# GWP "Free" to a good home



## DEVIANT (Sep 11, 2007)

My wife says that my dog has to go! I am on a business trip to Korea for 4 months (Air Force) and my wife says that between me gone out of the country/away from home, the teenage son's anticts and the GWP, she just cannot handle it anymore. At this point I just want him to go to a good home that will take care of him and has time for him. 

He is a Purebred/papered German Wire Haired Pointer- excellent health, points, retrieves, "couch potato", etc.

He needs to go to someone that is strict (my wife is too kind to be strict with him), has time to continue his training, will welcome him into your home, exercise him daily, etc. 

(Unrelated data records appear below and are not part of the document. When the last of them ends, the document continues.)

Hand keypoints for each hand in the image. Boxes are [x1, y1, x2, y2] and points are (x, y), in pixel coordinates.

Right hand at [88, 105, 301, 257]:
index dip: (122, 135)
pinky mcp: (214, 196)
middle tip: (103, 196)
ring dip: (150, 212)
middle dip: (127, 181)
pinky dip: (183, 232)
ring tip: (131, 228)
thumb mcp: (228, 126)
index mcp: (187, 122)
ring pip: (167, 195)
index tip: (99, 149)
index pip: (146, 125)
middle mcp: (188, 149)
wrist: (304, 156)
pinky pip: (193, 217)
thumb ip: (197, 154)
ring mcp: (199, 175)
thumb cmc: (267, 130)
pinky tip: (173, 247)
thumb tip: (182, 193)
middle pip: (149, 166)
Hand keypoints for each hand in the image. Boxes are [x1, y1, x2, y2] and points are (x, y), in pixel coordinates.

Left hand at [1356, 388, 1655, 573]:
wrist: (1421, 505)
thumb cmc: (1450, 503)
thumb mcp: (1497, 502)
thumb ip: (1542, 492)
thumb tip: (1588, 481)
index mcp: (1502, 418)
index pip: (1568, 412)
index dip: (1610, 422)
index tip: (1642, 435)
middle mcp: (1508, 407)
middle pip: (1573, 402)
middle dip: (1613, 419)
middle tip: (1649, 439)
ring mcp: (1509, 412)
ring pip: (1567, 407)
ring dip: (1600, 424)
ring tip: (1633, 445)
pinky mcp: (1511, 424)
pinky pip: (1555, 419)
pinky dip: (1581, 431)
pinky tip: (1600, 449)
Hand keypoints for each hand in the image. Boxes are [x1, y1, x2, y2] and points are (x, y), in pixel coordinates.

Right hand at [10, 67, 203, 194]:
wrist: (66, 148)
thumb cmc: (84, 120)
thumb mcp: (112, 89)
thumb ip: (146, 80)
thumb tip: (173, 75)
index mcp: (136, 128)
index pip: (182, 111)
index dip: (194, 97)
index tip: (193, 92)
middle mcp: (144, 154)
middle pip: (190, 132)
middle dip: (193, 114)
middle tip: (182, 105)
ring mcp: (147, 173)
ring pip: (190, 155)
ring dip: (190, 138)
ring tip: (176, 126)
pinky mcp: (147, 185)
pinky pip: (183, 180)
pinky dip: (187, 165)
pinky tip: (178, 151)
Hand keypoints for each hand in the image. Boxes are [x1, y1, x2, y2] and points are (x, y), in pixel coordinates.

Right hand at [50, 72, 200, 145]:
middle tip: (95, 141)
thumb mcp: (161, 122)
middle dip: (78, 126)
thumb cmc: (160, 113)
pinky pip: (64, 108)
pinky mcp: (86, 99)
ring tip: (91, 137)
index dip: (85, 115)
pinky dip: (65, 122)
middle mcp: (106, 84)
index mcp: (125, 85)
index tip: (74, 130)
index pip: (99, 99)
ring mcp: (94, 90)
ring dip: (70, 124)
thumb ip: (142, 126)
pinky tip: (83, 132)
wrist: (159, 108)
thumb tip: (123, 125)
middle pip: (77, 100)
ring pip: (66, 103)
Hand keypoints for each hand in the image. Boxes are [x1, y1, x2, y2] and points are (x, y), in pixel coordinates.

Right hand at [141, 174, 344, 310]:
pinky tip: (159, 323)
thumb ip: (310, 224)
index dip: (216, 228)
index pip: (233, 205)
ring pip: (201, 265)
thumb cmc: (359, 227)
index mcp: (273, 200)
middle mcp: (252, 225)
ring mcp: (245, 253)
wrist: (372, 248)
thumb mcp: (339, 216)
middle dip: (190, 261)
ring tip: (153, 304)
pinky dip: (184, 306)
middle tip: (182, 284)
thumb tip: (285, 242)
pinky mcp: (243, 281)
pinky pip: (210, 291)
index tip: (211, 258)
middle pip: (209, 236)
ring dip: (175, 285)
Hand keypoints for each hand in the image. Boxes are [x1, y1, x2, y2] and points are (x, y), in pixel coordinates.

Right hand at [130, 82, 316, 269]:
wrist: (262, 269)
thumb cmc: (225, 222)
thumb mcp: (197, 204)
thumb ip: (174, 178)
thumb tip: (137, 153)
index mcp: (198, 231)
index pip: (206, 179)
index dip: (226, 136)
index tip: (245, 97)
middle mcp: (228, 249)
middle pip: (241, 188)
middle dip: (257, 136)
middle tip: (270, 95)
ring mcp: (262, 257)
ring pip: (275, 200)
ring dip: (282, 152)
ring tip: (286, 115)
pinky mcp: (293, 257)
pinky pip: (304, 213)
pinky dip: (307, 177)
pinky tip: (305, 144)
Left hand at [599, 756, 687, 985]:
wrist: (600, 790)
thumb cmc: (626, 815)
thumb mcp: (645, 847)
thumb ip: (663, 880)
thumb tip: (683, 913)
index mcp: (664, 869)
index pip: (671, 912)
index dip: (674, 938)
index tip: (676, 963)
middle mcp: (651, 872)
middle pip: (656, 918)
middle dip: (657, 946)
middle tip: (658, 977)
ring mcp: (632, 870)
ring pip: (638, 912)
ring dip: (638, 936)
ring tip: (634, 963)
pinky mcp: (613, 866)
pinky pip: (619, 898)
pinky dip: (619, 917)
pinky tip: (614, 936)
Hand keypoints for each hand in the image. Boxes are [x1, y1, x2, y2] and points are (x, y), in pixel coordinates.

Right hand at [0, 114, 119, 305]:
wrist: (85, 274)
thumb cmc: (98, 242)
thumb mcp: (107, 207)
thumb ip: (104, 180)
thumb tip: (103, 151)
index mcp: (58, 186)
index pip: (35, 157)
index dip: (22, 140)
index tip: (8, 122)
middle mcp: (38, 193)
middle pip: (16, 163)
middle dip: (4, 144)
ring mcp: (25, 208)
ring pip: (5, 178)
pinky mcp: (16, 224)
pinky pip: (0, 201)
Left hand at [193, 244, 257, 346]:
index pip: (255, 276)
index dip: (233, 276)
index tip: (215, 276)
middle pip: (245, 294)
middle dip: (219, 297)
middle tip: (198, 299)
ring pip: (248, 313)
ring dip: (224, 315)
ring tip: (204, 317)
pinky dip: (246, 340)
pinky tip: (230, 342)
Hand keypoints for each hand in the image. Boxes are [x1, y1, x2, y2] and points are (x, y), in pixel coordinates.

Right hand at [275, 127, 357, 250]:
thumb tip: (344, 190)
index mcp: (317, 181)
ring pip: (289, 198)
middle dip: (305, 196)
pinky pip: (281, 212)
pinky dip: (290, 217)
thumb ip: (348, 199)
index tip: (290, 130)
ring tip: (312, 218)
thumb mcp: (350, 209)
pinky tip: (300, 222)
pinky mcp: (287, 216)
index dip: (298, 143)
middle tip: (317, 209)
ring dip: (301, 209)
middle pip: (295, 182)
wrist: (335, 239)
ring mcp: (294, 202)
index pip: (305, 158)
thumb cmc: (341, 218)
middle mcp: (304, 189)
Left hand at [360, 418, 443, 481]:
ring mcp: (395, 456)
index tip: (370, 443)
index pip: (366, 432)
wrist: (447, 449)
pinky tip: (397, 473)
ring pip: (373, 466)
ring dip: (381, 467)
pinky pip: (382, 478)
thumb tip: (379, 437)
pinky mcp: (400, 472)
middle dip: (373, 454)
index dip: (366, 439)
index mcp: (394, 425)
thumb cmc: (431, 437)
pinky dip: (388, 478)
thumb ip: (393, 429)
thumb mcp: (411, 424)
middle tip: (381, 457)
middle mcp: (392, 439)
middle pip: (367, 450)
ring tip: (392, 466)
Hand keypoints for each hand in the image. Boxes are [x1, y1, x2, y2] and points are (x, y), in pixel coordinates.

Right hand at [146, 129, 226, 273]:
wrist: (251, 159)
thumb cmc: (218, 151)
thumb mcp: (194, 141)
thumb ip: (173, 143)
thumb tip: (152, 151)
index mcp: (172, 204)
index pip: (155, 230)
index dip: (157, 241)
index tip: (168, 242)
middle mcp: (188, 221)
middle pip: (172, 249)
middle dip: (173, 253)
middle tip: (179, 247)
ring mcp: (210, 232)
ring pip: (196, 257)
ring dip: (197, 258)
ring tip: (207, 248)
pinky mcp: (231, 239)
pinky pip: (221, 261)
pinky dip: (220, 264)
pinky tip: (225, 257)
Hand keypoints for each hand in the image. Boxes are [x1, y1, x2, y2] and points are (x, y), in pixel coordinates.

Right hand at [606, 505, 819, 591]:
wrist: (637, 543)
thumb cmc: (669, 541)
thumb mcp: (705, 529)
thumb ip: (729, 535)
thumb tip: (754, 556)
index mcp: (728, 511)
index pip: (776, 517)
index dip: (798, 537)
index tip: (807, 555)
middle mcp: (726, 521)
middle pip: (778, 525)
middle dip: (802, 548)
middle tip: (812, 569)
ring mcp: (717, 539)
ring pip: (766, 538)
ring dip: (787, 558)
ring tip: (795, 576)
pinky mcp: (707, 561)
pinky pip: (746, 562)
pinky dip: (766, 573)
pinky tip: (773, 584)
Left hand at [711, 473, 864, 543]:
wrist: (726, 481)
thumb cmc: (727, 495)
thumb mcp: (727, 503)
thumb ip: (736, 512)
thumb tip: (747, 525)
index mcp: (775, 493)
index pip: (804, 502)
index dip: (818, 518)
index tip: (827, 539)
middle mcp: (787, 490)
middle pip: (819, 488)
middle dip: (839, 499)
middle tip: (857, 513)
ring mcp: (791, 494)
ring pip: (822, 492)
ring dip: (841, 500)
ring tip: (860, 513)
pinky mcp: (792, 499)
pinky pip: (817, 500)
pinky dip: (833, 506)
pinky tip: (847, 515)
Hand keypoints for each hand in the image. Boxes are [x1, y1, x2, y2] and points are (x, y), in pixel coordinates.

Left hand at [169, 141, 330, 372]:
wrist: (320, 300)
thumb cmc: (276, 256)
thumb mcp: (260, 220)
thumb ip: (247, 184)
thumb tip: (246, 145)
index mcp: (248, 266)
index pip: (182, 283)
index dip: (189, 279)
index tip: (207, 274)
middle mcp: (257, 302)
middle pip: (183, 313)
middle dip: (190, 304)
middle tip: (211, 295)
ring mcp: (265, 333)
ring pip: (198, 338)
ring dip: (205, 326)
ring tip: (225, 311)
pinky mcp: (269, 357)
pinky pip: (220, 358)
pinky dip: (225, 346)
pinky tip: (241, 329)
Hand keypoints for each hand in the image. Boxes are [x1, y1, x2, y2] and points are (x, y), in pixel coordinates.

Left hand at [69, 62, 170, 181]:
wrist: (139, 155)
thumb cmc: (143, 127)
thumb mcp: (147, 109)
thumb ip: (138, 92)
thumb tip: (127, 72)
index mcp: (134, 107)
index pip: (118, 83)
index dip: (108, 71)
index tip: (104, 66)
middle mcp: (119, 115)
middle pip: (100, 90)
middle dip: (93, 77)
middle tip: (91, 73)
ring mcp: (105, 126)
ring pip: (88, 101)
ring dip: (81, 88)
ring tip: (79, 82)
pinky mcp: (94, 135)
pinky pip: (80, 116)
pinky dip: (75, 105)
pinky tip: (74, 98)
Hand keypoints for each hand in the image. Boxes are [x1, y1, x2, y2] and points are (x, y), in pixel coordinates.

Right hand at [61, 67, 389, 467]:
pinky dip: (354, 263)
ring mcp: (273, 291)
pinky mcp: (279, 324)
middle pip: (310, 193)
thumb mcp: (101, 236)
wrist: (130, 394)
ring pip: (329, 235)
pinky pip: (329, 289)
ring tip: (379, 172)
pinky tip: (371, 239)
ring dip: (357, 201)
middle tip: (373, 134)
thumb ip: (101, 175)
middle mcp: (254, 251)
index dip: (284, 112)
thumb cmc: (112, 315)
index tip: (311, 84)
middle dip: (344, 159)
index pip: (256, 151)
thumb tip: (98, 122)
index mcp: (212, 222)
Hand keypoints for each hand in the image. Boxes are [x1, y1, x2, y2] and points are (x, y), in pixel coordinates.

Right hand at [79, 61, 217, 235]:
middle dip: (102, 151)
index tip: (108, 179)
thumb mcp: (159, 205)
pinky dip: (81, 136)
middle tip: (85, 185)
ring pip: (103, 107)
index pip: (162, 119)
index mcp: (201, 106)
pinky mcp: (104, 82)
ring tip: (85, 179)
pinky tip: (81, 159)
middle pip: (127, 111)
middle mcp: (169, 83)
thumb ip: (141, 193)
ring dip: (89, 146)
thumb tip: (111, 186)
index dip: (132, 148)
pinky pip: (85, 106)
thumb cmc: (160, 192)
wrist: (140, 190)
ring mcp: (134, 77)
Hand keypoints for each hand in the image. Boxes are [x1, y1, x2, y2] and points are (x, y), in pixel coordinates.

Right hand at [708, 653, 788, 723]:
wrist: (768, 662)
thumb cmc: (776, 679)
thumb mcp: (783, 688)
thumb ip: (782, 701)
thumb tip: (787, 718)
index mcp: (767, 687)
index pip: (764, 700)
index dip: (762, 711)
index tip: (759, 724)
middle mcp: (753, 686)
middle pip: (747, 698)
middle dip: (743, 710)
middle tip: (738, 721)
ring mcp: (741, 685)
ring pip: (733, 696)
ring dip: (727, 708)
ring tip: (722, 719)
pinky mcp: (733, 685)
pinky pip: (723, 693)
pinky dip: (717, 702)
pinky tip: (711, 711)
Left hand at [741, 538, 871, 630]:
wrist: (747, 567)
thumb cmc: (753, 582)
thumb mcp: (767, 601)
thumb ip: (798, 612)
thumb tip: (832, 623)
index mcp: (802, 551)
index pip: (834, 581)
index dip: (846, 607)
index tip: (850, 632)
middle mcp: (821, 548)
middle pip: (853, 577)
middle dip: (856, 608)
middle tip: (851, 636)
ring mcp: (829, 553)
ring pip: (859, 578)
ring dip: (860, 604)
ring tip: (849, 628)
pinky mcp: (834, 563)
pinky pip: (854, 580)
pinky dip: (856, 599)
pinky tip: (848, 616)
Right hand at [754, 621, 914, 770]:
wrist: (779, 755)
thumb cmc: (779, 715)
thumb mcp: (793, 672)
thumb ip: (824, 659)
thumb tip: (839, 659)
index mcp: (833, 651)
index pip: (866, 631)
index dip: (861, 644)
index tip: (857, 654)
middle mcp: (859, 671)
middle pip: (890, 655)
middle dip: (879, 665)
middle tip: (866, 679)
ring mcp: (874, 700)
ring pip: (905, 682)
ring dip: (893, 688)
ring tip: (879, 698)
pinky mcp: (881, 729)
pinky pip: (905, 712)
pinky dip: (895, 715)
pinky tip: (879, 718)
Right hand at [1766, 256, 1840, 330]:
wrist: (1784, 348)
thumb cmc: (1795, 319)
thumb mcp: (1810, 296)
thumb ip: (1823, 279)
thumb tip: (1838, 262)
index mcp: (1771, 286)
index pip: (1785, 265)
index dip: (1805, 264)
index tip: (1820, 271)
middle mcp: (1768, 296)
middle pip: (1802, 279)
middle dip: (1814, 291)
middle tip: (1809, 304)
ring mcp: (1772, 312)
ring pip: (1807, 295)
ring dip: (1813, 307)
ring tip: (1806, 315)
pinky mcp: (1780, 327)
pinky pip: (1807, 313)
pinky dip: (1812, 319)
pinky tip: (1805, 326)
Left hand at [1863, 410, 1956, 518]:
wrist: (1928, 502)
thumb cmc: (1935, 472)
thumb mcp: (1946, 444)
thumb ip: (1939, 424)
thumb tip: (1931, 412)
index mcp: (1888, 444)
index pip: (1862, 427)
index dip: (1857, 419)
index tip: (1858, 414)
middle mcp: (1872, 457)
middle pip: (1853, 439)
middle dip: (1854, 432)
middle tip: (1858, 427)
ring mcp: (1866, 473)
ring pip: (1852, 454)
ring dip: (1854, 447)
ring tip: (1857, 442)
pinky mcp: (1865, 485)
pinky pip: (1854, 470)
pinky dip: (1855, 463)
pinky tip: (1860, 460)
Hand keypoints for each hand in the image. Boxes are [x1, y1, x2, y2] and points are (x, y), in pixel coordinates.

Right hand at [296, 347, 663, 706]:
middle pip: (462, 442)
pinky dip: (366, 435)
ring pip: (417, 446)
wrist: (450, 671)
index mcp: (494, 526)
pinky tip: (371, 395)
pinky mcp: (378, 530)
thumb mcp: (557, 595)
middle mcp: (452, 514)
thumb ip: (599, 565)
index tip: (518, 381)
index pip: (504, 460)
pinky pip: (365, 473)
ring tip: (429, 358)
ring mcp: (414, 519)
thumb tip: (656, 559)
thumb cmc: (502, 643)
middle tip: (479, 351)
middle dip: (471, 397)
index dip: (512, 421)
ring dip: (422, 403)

Send me a PM if you are interested.


----------



## TEX-O-BOB (Sep 12, 2007)

How old, what is his breeding, indoor/outdoor, how big, slick, hairy, broken coat, black, liver, ticked, roan, Pictures???


----------



## Gumbo (Sep 22, 2007)

I might be interested as I've been looking for a good GWP. Would like to see your response to Tex's questions.


----------



## bowhunter3 (Oct 18, 2007)

I could use another dog, I would be interested. Post a picture


----------



## DEVIANT (Sep 11, 2007)

His name is Blueboy, but we call him Blue. Turned 1 year old on the 20th of January....so he is almost 13 months old, weighs 70lbs, been fixed, up to date on all shots, healthy. More of a dark liver with gray wirey hair (see pics below). Has a "little" bit of a beard coming in. Spends most of the time indoors, but loves the outdoors. At night he comes in and sleeps in his doggy bed next to my side of the bed. The wife exercises him daily, normally a 3-4 mile fast paced walk. Protective as far as barking when the door bell rings, but has never shown teeth to anyone. Just wants your attention, if you know what I mean. As far as breeding, he is a purebred and registered with the AKC. I will have you get in touch with my wife to see the papers as well as meet Blue. Have done some training, he will track and point, but needs more work to be really up to his potential. Have shot 12 gauge shells over his head with no problems....especially if he is focused on a bird. Send me a PM with your phone # and we will talk.

The first picture was when he was about 7 months old. The last two were at the end of December.


----------



## TEX-O-BOB (Sep 12, 2007)

So, was it TAK or bwhntr that docked his tail? Or should I say, cut the first inch off... :shock: 

He's a good looking boy. I'd still like to know what lines he comes out of. I might have a guy interested in him. But he lives out of state so I'd need to be the middle man on the deal.


----------



## DEVIANT (Sep 11, 2007)

I bought him from one of my workers father-in-laws about 4 months ago. He is a breeder in Salmon, Idaho. They kept Blue out of the litter and then his wife's health strated to go fast (She has serious lung issues and lives off of oxygen). I was in the market for and always wanted a pointer, so I bought him. I have pictures from his mother and father that I can send you also. I really want him to go to a good home, but I want to make sure it will be the right home. Send me your phone # and I will call you. As well as you having a few questions, I have some also.


----------



## DEVIANT (Sep 11, 2007)

Thanks for all of the help to those that did....Blue is gone to his new home.


----------